Durante casi 3 décadas, a finales del s. XVIII, Vaclav Tomasek, un sacerdote de Czermna, en Polonia, descubrió los cadáveres de miles de soldados que participaron en la devastadora Guerra de los Treinta Años y la Guerra de Silesia, así como los cuerpos de los enfermos de cólera y las víctimas de las plagas. Decidió entonces reunirlos, limpiarlos y honrarlos insertándolos en la construcción de una capilla, La Capilla de los Cráneos. En el altar se encuentran los cadáveres de personas importantes y de aquellos que murieron por enfermedad o acribillados (entre ellos el cráneo de un infectado con sífilis), como una forma de enaltecerlos más que al resto, y su propio cráneo fue colocado en el altar tras su muerte, en 1804. La bóveda de la capilla está repleta del mismo patrón repetido una infinidad de veces: 2 huesos largos en forma de x con un cráneo sobre ellos.

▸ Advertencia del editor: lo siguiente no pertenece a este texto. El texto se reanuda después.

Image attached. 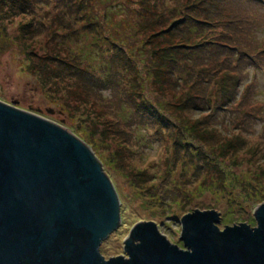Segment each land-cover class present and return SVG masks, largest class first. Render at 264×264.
Masks as SVG:
<instances>
[{"label":"rangeland","instance_id":"rangeland-1","mask_svg":"<svg viewBox=\"0 0 264 264\" xmlns=\"http://www.w3.org/2000/svg\"><path fill=\"white\" fill-rule=\"evenodd\" d=\"M69 1L74 3L73 14ZM139 1L110 0L107 8L102 0H46L42 5L25 0L16 9L0 11V17H8L3 25L0 21V36L8 35L0 46V102L76 134L104 164L121 195L120 226L101 245L106 260L127 259L125 243L142 222L151 221L171 244L184 249L180 238L186 213L217 212L222 230L247 223L256 227L255 212L264 204H248L264 193V66L248 65L245 79L236 84L235 97L224 104L223 87L234 80L223 66L215 75L210 56L219 47L211 40L204 43L210 46L195 50L201 51L197 60L199 72L204 71L201 76L197 71L179 76L164 67L170 81L164 84L159 78L154 85V61L150 54L145 57L152 53L144 43L149 35L137 27ZM254 8L252 36L240 46L257 53L264 47V5ZM97 17L101 32L110 27L111 38L117 33L124 40L130 32L139 40L125 45L127 51L122 53L129 62L120 59L122 53L116 58L118 52L104 33V59L89 55L93 39L82 35L96 27ZM121 26L127 34L118 35ZM95 38L98 42L97 34ZM219 49L223 64L226 51ZM47 53L58 54L59 61L45 57ZM62 60L69 71L64 72ZM103 60L114 63L106 87L96 88L93 83L99 81ZM150 105L158 117L145 110ZM214 157L234 167L239 185L227 184L216 172ZM230 205L238 206L234 222L224 220Z\"/></svg>","mask_w":264,"mask_h":264},{"label":"water","instance_id":"water-1","mask_svg":"<svg viewBox=\"0 0 264 264\" xmlns=\"http://www.w3.org/2000/svg\"><path fill=\"white\" fill-rule=\"evenodd\" d=\"M123 216L118 188L89 146L0 102V264H264V204L256 227L222 230L217 212L186 213L184 249L142 222L125 243L127 259L106 260L101 245Z\"/></svg>","mask_w":264,"mask_h":264},{"label":"trees","instance_id":"trees-1","mask_svg":"<svg viewBox=\"0 0 264 264\" xmlns=\"http://www.w3.org/2000/svg\"><path fill=\"white\" fill-rule=\"evenodd\" d=\"M1 1L0 11L5 13L8 10H12L13 8L16 9L17 3H23L25 0ZM31 1H34L35 5H42L46 2V0ZM102 1L104 2V5H108L110 2V0ZM158 1L159 3L157 4ZM69 4L71 10L70 13H72L75 10L74 3L69 1ZM160 5L162 6L161 12L158 11V7ZM256 5H264V0H140L138 3V15L140 21H137V27L139 28L140 32H147L149 35L148 41H144V43L149 44L151 48L150 51L152 53L145 54V57H149L150 54V57L153 58L154 61V67H152L151 69V74H153L152 77L155 79L154 85H157L156 81L159 80V78H163L162 83L164 84L170 81L169 75L167 74L165 76L163 73L164 67L170 68L175 75L178 74L179 76L185 75V73L194 75L193 73H195V71L199 72L201 69H199L200 65L197 60L201 58V51L198 53L195 50L202 49L205 46H210L209 43H204L213 40L212 46L223 48V50L226 51V53L224 54L225 61L223 62V64L219 63L221 62L219 61V48H216L215 53L210 56V59L215 63V75H219L223 70V67H225L227 69L224 71V73L229 75L234 80L231 84L223 87V89L227 93L222 97L223 103L230 104L231 99L229 97H235L234 92H236V84H238L239 86L241 84V81L245 79L244 72L246 70V67H248V65H253L258 69L264 66V47L257 53H255V49L244 50L241 48L242 44L247 42V40H249V38L252 36V27L254 24L252 17L255 13L254 7ZM115 6H118V3ZM107 8H110L109 5ZM78 10L79 8L76 9V11ZM111 15L114 16L115 11H112ZM57 19H59V22H62V19L60 17H57ZM6 20H8V17H0L2 25L4 24L3 21ZM98 20L99 18L97 17L95 21L97 22L95 23L97 25L96 27H93L94 29L90 30L91 28H89L91 32H87V34L82 35L83 38H87V40H91V38L93 39L91 44L93 49L89 54L90 56L94 55L93 59H95V57L104 59V56H102L104 51L102 46V44L104 43V41H102L103 33L110 39V42L113 43L112 50H117V59H119V56H121V53L123 51H127V47L125 45H127L128 43L134 44L136 42H139L138 39H134L133 37H131L130 32V38H127V35H125L124 40H120L119 38H117V33H114L111 38L109 36L110 27L102 29L103 32H101L100 26L98 25ZM140 28L142 30H140ZM120 30L123 32H118V35H122L124 33L127 34V32L123 30L122 26ZM96 34L99 37L98 42H95ZM1 35L0 46H3L6 43L5 38L8 39V35ZM62 45L65 46V42L62 43ZM162 45H165V47H163ZM260 46H263L262 43L260 44ZM183 54L185 56V59L181 58ZM122 55L123 57L120 59L125 61V63L130 61V59L126 57L124 53H122ZM195 56H197L198 58L194 59ZM213 56L214 59H212ZM45 57L50 58V60L52 58H55L53 62L59 61L57 58H60L58 54L51 55L49 53H47ZM146 60L147 59H145V61ZM191 60L193 62H190ZM103 61L104 63L100 68V72L98 68L93 71L94 73L99 72V81H94L93 83L96 88L106 87V75L107 72H109V68H111L112 70L111 65L112 63H114L112 61ZM60 62V65L64 67V72L70 70L69 65L65 61L62 60ZM182 69L183 72L181 71ZM203 72L204 71L199 72L198 75L200 74L199 76H201ZM84 75L87 76V74L85 73ZM87 79L89 80L91 79V77L88 76ZM184 81L186 83L187 79H184ZM111 85H109L108 87H110ZM250 89L251 88L248 86L246 91L249 95V99H252L253 94L250 93ZM208 103L209 102L206 103L207 108ZM125 110L127 109L125 108ZM145 110L150 112L149 114L158 117L152 105L146 107ZM165 115H167V113L161 116ZM165 118L166 117H164V119ZM167 118H170V116H167ZM214 159L216 160L214 164L215 166H217L216 172L222 174L221 177L225 179V182L227 184L232 183L237 186L241 183L238 180V176L235 174L233 166H226L220 159L219 161H217V157H214ZM261 202H264V193L256 195L255 200L250 199V201H248V204L253 207V204L257 205ZM236 207L238 206L230 205L228 207L226 215L229 218L224 217V220L234 222L236 218L235 214L237 213L235 211ZM231 215L232 218H230Z\"/></svg>","mask_w":264,"mask_h":264}]
</instances>
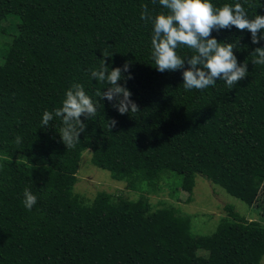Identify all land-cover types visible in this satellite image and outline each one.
<instances>
[{
	"label": "trees",
	"instance_id": "trees-1",
	"mask_svg": "<svg viewBox=\"0 0 264 264\" xmlns=\"http://www.w3.org/2000/svg\"><path fill=\"white\" fill-rule=\"evenodd\" d=\"M210 2L240 3L249 18L264 15V0ZM144 7L153 16L166 11L159 0H0V21L18 19L0 47V264H259L264 225L230 205L211 233L194 235L189 217L171 206L150 210L143 198L104 191L86 203L72 192L85 149L93 166L146 193L160 182L190 193L200 175L249 206L264 184V64L253 65L251 54L264 40L252 44L251 33L234 26L213 30L218 42L235 45L247 76L232 88L217 80L185 90L183 69L155 67ZM101 59L109 71L130 64L133 78L122 72L118 83L140 111L121 115L97 95L107 91L91 75ZM73 84L83 85L97 111L81 117L87 127L67 149L54 113ZM45 111L53 113L48 127ZM111 119L117 124L110 129ZM25 189L37 197L31 210L23 205Z\"/></svg>",
	"mask_w": 264,
	"mask_h": 264
},
{
	"label": "clouds",
	"instance_id": "clouds-1",
	"mask_svg": "<svg viewBox=\"0 0 264 264\" xmlns=\"http://www.w3.org/2000/svg\"><path fill=\"white\" fill-rule=\"evenodd\" d=\"M159 4L166 10L155 16L149 14L147 7L141 12V19L153 24L151 38L152 52L155 67L160 72L183 69V87L185 90H203L213 87L217 80L224 81L232 88L242 78L247 76V63L239 64L234 55L233 43L218 42L211 36L213 30L231 29L233 26L239 30L251 33L252 44L264 40V35H258L264 30V15H255L249 18L245 8L240 4H224L214 7L210 0H159ZM181 46L192 50L193 54L182 58L177 54ZM252 64H264V47H257L252 51ZM103 57H109L104 54ZM185 61L189 67L185 68ZM130 64L126 62L122 67L112 68L110 71L104 59H101L99 71H93L92 77L100 82H106L107 91L97 92L100 97L112 102L121 115L140 111L138 105L130 99L131 92L118 81L123 79L122 72H129ZM129 72L127 79H132ZM96 106L92 99L86 95L83 85L73 84L66 92L62 107L55 110L56 117H62L64 127L59 131L61 142L67 149L74 148L80 141L79 136L87 127L82 122L95 116ZM53 120V113L45 111L42 125L49 126ZM117 121L109 120L110 129L115 127ZM15 143H21L16 137ZM23 205L31 210L37 203V197L29 189L24 190Z\"/></svg>",
	"mask_w": 264,
	"mask_h": 264
},
{
	"label": "rangeland",
	"instance_id": "rangeland-1",
	"mask_svg": "<svg viewBox=\"0 0 264 264\" xmlns=\"http://www.w3.org/2000/svg\"><path fill=\"white\" fill-rule=\"evenodd\" d=\"M17 21L15 15L0 21V47L1 43L15 34L14 27ZM89 158L90 149L83 150L72 186V192L78 194L86 203L95 193L104 191L128 200L143 198L149 203L150 210L171 206L177 214L189 217L190 231L194 235L209 234L223 219L228 218L226 205H230L244 219L255 220L264 225V184L256 202L249 206L200 175L195 176L190 193L182 190L169 191V187L163 182L159 183V189L156 192L146 193L141 189H127L124 181L112 179L106 170L93 166ZM196 254L205 256L207 252L198 249ZM259 264H264V255L261 256Z\"/></svg>",
	"mask_w": 264,
	"mask_h": 264
}]
</instances>
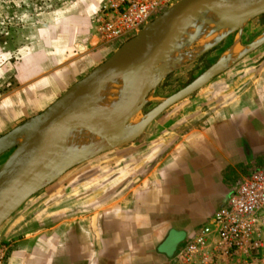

Más información sobre este tipo de lugares se encuentra en el sitio web de Paul Koudounaris, empiredelamort.com, fotógrafo profesional y autor estadounidense con una maestría en Historia del Arte. Sus investigaciones lo han llevado a ser una de las personas más reconocidas en su campo y en el arte macabro. The Empire of Death: A Cultural History of Ossuaries and Charnel Houses (2011) es su primer libro publicado y está a la venta en Amazon, cuya primer frase publicitaria es Desde el fetichismo  por los huesos en el mundo antiguo hasta los cráneos pintados en Austria y Baviera: una obra inusual y convincente de la historia cultural.

En 2013, el Instituto Tecnológico de Massachusetts (MIT) realizó una investigación, publicada en la revista Advanced Functional Materials, cuyos resultados mostraron algo que desde hace siglos era bien conocido para los involucrados en las construcciones o remodelaciones de osarios, catacumbas e iglesias: la estructura del hueso humano sería un modelo fantástico para la creación de materiales más resistentes para construcciones inmensas.

El estudio revela que los huesos están compuestos 
de capas microscópicas de colágeno, material del que están 
hechos los tendones, e hidroxiapatita, 
un material similar al que forma los dientes, 
que se combinan para crear una estructura sólida, 
dura, pero ligeramente flexible, 
que permite a nuestros huesos soportar fuertes cargas.

Así, utilizando diseños optimizados por computadora 
de polímeros blandos y rígidos colocados en patrones geométricos 
que imitan los de la naturaleza, y con la ayuda de una impresora 3D, 
el equipo de investigadores del MIT fabricó un material sintético híbrido 
22 veces más resistente que cualquiera de los que lo conforman.


La finalidad de estos lugares es recordar la mortalidad de los seres humanos y la fugacidad de la vida. La falta de espacio para los cadáveres, fusionada con cuestiones religiosas y filosóficas, dio pie a la creación de sublimes lugares para la contemplación e introspección.

Por diversos motivos, entre ellos las técnicas “novedosas” como la cremación, estas bellas y estremecedoras tradiciones han sido innecesarias, pero gracias a la visión y obras de diferentes individuos, podemos contemplar en el s. XXI vestigios de prácticas increíbles y testimonios de la suntuosidad con que se trataba a la muerte siglos atrás.